Weller was mortified when, in the wake of reporting her abuse, she found that the responses of law enforcement and social services agencies compounded her trauma. “I felt like I was being victimized not just by the offender, but the system that is supposed to protect me,” Weller told Ms. “I learned most the system designed to support survivors was not able to and resisted providing me with support since they had little or no experience working with a women with a developmental disability.”
Weller is a disability rights advocate who has spent the last thirty years fighting to improve criminal justice and adult protective services addressing the abuse of people with disabilities. She currently serves on multiple councils and boards—including the California State Rehabilitation Council and the Statewide Self-Advocacy Network for the UCLA Tarjan Center, University Center Excellence in Developmental Disabilities (UCEDD)—and frequently provides testimony to state and federal legislators to inform them about the issues that are affecting people with disabilities.
Statistics show that people with disabilities are four to ten times more likely to experience rape and sexual assault than people without disabilities; about 70 percent of people with disabilities report that they have been victims of abuse.

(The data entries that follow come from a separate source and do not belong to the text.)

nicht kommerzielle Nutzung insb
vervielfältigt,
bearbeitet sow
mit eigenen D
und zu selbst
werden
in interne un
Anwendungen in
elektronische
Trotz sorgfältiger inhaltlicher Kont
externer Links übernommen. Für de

These numbers only make the work Weller and other activists for the deaf, disabled and elderly more urgent—and she has no shortage of solutions at the ready for lawmakers and advocates who are ready to listen. “The paperwork to obtain help is too complex, and is not in plain language,” Weller explained to Ms. “The print is too small and not designed for people with lower ability to read and understand difficult ideas. Likewise, staff are not available or trained to provide any support in filling out their complex paperwork.”
Weller also has demands for law enforcement officers—namely, “that enforcement facilities have trained staff on how to talk with sexual assault victims who are the same gender and interviews in private using an approach that gently encourages the victim to share information using open ended questions.” She also remarked that officers need further training specifically in regards to not “looking down” on those who are making the report, echoing her own interactions with officers who were frequently condescending. In the wake of her own reporting experience, which involved being forced to tell male officers what happened to her in a large crowded room, she recommends that officers act with “gentleness and appreciation for how hard it is to share deeply personal and painful information to a stranger.”
Weller’s advice to her allies and accomplices is simple: “Include us!” That means putting women with disabilities in leadership positions, amplifying the work of women at the intersections and explicitly including women with disabilities in policy and activist work around every feminist issue du jour.